For the interventions considered, everything must be disassembled. As already seen, lifting the body is very easy. If it holds on the chassis, it is enough to spread it gently at the clips’ location, behind the doors. So, there is no difficulty, except that the chassis must first be taken out from the intercirculation side, then only after from the cab side, by moving the chassis back a little, because the interior fitting overhangs the light guide of the rear lights and risks are to hang it.
OK, it’s not mechanical, but what’s done is no longer to be done.
Due to the heavy friction that limits the speed of the train, I decided to remove all the trailer electrical pickups and replace them with an electrical coupling. I therefore unsolder the wires off the lighting circuit, to remove the bogies and all the pickup strips, which are sandwiched between the bogie girders and plastic closures.

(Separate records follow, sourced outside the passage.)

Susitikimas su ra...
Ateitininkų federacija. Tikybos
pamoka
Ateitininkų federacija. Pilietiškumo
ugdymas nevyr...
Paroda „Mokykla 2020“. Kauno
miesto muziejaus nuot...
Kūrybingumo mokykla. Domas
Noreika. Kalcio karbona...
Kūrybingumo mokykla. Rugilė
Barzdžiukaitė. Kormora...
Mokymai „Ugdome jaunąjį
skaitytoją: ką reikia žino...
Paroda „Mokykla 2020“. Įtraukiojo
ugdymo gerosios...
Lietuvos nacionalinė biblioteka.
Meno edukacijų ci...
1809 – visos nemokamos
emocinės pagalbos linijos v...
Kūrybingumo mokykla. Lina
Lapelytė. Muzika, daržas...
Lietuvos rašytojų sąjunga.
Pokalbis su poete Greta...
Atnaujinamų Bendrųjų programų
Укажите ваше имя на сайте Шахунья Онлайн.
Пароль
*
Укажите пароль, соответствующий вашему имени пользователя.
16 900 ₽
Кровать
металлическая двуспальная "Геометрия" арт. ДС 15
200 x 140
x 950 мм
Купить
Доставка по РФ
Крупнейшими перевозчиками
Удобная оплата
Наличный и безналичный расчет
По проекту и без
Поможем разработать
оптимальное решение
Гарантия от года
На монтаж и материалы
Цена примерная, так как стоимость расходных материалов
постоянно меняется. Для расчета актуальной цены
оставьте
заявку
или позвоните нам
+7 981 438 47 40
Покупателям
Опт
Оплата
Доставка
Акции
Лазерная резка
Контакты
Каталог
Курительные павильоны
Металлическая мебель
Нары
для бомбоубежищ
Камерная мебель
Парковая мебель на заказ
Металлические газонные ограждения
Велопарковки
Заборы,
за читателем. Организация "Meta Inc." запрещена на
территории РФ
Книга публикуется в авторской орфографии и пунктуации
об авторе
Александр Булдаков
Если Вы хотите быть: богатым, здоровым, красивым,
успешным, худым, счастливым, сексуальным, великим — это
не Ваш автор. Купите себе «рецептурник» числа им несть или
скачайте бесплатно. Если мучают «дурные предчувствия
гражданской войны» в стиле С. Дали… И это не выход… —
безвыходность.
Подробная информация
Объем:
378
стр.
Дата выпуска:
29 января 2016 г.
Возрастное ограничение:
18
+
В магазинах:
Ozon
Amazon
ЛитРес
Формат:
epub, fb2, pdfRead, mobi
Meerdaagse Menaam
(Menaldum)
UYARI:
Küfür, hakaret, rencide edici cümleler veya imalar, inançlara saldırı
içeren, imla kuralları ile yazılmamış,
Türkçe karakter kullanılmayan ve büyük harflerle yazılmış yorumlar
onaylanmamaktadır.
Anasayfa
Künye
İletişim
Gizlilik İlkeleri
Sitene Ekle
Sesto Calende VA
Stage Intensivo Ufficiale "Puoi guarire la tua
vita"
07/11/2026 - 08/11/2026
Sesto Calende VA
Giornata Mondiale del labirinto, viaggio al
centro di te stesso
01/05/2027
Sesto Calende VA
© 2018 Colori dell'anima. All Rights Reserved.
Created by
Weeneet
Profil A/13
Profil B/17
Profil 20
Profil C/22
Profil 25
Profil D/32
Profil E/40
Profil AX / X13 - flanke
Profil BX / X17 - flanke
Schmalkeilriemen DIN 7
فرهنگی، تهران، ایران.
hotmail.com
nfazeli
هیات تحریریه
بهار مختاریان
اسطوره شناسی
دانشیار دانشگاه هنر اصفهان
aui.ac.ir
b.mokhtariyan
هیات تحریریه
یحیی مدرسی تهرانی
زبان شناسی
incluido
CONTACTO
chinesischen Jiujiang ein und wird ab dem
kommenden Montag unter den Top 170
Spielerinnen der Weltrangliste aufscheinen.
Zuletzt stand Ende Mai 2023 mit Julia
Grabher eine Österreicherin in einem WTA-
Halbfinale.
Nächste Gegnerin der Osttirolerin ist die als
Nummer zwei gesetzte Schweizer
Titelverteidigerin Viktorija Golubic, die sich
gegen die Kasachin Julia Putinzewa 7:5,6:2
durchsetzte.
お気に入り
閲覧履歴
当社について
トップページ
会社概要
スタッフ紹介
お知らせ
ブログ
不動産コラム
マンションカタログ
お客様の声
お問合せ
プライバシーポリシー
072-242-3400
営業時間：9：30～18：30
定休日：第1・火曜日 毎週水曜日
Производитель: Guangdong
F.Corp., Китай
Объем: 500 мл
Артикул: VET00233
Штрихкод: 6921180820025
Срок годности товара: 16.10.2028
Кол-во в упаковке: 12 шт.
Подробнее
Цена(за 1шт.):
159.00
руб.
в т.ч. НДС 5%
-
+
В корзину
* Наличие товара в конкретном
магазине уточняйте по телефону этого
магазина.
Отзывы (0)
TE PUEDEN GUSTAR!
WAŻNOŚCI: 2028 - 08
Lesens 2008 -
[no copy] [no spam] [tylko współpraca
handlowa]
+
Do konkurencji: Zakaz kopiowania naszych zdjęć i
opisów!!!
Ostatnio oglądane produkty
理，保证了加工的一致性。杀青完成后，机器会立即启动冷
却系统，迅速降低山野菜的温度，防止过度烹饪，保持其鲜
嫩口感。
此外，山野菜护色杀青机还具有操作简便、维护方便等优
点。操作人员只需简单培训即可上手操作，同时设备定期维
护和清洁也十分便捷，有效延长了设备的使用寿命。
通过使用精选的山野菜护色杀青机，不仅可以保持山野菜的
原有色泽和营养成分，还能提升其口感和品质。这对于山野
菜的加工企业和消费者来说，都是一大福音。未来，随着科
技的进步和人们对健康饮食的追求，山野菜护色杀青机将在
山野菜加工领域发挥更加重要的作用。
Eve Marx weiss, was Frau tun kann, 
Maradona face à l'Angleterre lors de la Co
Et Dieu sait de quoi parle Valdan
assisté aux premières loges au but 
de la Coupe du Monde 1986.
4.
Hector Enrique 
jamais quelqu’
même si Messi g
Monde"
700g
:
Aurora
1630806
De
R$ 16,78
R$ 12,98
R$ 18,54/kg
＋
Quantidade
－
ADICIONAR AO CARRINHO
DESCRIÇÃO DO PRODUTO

These should be put back as they contribute to support the chassis. I also remove the moving parts of the inverter switch, which are clipped on the axles.
The rear printed circuit board, which bears the tail lamps, is removed too.
There is little to change: the wires’ path towards the coupling and the improvement of the elongated drawbar guidance which, due to the passage of these wires, will tend to escape, blocking and causing derailments. I noticed the problem through testing.
The wires’ path concerns rather the interior fitting: close to the bogie pivot is a rectangular opening (in dashed lines on the picture) which was already used at the origin for the wires to pass towards the lighting strip. But now, the wires will pass between fitting and chassis. Here, the fitting is stuck on the chassis. It is therefore necessary to enlarge the opening to reach a place where there is sufficient space.
As for the drawbar, it must be ensured that its pivoting legs remain well stuck. First, as I lowered the pivot height by 0.5 mm to bring the trailer to the same height as the tractor, I also trimmed the thickness of the L-shaped mouldings of the chassis, which serve for pivoting (there is still enough backlash). Then, 0.5 mm thick Evergreen pieces in the shape of a curvilinear rectangle (green dotted lines) are glued as an extension of the L, and then, over the whole, 0.25 mm thick rectangular pieces. Be sure to proceed with the drawbar in place, as it would be difficult to put it back afterwards. Also beware of the excess glue that could block the drawbar!
Another 0.25 mm thick Evergreen piece, trapezium-shaped, is glued to the drawbar, to keep the wires away from the bogie. I could have extended this trapezium to the NEM box (red dotted), to avoid gluing the wires at this place.
With these added parts, which will be painted Humbrol No. 32 dark grey, the on-track behaviour is not only improved, it is transfigured! No more problems both in pulling and pushing, neither in turnout grids nor in tight curves (min. radius 500 mm), at all speeds. I remind you that the elongation is much larger than just necessary.
On the fitting, I paint the desk in black, and, on the other side, I glue a piece whose shape is modelled on that of the desk, also painted in black, to fight against the light leaks. In fact, this piece is naturally black, since it comes from a CD case!
On the chassis, I mill two 1 × 3 mm oblong holes (mortises, in fact) which will receive the lamp circuit board lugs. This PCB is 0.8 mm thick. So, if you can mill at ⌀ 0.8 rather than 1.0, it will be better: maybe with a carbide drill bit? Caution: the milling must be such that the circuit comes close to the chassis recess, because the body (gangway door) is stuck there.
For exact dimensions, see the PDF document about PCBs.